- **Stored dataset items**:

-- -- --

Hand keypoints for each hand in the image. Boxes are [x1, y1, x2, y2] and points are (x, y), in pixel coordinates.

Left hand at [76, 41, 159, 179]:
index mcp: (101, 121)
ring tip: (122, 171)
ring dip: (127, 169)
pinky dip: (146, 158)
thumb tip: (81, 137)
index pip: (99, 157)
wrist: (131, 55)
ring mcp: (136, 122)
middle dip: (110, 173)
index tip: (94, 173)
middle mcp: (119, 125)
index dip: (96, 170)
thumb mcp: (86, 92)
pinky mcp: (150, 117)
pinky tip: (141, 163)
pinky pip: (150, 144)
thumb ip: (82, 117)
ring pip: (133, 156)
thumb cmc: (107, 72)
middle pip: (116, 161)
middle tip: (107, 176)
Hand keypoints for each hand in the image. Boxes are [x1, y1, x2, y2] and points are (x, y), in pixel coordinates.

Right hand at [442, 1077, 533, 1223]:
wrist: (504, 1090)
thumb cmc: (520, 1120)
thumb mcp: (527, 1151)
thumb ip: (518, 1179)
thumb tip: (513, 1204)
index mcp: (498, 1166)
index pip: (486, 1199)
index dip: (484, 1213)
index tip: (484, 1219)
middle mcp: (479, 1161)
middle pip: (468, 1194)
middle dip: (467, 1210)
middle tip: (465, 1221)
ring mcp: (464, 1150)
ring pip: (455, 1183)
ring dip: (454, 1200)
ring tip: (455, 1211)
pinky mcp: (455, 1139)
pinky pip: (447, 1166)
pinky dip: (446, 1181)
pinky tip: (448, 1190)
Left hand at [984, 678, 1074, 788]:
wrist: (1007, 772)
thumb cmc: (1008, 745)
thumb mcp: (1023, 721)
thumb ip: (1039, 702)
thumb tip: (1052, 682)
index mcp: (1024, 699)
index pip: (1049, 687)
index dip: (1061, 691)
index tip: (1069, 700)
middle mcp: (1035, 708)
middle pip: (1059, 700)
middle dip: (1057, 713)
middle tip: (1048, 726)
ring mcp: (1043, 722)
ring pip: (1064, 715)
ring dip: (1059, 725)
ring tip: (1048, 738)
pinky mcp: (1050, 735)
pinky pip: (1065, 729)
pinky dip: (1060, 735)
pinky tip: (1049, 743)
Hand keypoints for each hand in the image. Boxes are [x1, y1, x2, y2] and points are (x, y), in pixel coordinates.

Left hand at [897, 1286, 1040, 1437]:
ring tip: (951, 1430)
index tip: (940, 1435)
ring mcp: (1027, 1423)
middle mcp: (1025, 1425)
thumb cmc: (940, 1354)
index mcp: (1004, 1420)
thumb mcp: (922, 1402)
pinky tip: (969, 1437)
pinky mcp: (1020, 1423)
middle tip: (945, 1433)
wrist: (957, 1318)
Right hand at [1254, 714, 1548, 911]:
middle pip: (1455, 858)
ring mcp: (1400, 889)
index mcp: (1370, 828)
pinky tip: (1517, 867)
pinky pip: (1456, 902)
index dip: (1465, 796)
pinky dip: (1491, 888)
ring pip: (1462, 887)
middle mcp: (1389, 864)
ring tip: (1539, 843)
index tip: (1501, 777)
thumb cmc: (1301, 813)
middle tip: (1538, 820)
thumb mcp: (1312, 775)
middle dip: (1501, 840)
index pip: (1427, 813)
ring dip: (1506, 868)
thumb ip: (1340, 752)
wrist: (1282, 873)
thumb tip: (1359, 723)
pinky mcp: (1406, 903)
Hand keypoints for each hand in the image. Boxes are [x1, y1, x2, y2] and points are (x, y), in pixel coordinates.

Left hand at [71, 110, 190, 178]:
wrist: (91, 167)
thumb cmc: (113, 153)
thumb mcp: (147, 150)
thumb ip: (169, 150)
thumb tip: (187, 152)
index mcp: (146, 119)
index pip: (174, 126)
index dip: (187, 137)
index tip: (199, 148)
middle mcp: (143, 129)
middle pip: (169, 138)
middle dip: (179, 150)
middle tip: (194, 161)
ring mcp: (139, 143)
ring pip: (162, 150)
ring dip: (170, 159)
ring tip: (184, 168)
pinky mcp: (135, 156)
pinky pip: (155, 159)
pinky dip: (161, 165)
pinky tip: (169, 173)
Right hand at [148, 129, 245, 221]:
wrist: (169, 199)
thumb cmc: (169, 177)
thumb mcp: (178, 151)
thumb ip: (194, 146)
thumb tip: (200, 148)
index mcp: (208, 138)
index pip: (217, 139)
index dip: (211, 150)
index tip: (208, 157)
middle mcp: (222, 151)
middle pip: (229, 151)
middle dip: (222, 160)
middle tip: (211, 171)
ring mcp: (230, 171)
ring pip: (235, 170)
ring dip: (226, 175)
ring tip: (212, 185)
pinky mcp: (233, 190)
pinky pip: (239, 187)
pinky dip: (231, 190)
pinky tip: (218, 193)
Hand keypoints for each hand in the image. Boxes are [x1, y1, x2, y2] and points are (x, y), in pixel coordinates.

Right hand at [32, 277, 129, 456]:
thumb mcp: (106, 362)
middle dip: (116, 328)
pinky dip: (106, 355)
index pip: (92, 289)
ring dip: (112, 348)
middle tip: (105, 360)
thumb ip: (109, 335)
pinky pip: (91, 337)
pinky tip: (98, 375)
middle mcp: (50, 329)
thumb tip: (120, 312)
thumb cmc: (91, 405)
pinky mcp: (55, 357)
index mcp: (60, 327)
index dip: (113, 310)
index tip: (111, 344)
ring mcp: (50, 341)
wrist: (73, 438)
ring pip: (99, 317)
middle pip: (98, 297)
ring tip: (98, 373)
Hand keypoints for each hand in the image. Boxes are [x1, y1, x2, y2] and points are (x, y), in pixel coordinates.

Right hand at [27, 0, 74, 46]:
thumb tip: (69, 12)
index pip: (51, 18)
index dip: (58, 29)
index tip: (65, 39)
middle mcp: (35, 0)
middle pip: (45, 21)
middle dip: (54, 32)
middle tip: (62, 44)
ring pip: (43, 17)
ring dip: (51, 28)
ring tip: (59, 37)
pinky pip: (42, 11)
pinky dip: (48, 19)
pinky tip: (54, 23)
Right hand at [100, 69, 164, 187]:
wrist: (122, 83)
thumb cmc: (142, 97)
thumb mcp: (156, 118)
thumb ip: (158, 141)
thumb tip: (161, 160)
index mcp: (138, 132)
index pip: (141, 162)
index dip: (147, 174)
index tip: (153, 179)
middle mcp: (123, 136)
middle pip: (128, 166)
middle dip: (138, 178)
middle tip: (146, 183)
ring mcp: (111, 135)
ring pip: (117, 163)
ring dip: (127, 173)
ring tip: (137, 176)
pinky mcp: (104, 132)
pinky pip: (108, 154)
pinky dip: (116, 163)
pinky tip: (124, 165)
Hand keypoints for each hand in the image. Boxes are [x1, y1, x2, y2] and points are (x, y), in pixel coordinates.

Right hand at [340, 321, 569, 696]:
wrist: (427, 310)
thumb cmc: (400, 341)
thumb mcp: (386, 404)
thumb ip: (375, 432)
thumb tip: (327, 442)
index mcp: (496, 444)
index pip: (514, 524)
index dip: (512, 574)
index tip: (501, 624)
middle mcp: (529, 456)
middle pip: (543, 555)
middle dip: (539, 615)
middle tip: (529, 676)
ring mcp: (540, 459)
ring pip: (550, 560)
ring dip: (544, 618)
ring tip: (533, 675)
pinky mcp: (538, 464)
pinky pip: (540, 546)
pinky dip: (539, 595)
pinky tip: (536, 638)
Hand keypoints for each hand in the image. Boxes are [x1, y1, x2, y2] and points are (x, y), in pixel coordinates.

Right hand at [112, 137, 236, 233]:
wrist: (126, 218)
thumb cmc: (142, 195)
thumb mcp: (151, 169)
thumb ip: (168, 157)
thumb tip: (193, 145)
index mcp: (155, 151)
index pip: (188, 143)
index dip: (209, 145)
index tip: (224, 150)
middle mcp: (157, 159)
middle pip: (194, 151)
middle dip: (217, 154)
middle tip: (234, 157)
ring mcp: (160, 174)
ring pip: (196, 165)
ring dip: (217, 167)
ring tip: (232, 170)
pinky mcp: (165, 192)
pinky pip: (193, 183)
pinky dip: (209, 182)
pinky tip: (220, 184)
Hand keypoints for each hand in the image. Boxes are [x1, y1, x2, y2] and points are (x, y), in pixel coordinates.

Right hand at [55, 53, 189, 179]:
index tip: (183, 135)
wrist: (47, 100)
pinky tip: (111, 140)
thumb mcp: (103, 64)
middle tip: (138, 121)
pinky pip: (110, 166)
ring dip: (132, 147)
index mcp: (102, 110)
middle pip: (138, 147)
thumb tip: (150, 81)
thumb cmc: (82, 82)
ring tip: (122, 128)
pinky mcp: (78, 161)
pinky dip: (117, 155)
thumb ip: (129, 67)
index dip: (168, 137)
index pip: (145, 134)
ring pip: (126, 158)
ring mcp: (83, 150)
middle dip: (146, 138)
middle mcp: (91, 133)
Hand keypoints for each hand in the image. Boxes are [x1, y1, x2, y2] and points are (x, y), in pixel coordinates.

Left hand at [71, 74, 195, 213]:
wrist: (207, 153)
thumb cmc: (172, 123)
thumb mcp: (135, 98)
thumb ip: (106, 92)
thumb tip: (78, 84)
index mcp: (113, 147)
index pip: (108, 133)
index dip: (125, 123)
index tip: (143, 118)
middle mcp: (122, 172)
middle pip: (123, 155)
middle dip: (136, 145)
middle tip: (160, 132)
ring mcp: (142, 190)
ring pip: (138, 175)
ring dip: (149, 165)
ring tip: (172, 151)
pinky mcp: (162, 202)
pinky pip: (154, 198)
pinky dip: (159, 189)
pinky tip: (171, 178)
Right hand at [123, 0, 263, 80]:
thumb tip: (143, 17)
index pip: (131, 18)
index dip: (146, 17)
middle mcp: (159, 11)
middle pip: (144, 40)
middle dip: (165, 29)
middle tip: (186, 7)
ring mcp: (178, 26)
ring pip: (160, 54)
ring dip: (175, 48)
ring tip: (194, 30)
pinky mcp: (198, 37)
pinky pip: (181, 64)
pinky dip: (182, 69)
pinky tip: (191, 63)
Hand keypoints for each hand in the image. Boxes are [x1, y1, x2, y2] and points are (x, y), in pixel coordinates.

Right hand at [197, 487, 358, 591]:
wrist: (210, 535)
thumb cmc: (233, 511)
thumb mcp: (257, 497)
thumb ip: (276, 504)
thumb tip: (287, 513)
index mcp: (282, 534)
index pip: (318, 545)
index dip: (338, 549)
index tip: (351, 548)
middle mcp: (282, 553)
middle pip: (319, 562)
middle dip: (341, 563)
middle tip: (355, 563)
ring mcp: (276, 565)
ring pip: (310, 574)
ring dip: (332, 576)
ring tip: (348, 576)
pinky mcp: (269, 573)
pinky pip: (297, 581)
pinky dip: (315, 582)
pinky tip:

-- -- --

- **Exercise aim**: Repeat exactly the lines from the first line of the records above through the line containing "wrist: (1007, 772)", both included, and nothing else.

- **Response for this exercise**:
Hand keypoints for each hand in the image. Boxes are [x1, y1, x2, y2] and points are (x, y), in pixel coordinates.

Left hand at [76, 41, 159, 179]:
index mcp: (101, 121)
ring tip: (122, 171)
ring dip: (127, 169)
pinky dip: (146, 158)
thumb tip: (81, 137)
index pip: (99, 157)
wrist: (131, 55)
ring mcp: (136, 122)
middle dip: (110, 173)
index tip: (94, 173)
middle mcp: (119, 125)
index dip: (96, 170)
thumb mcp: (86, 92)
pinky mcp: (150, 117)
pinky tip: (141, 163)
pinky pip: (150, 144)
thumb ip: (82, 117)
ring pip: (133, 156)
thumb cmc: (107, 72)
middle pip: (116, 161)
middle tip: (107, 176)
Hand keypoints for each hand in the image. Boxes are [x1, y1, x2, y2] and points are (x, y), in pixel coordinates.

Right hand at [442, 1077, 533, 1223]:
wrist: (504, 1090)
thumb cmc: (520, 1120)
thumb mcp: (527, 1151)
thumb ip: (518, 1179)
thumb tip: (513, 1204)
index mcp: (498, 1166)
index pip: (486, 1199)
index dip: (484, 1213)
index tip: (484, 1219)
middle mcp: (479, 1161)
middle pip: (468, 1194)
middle dip: (467, 1210)
middle tip: (465, 1221)
ring mcp: (464, 1150)
ring pip: (455, 1183)
ring dip: (454, 1200)
ring tip: (455, 1211)
pinky mcp: (455, 1139)
pinky pip: (447, 1166)
pinky dip: (446, 1181)
pinky tip: (448, 1190)
Left hand at [984, 678, 1074, 788]:
wrist: (1007, 772)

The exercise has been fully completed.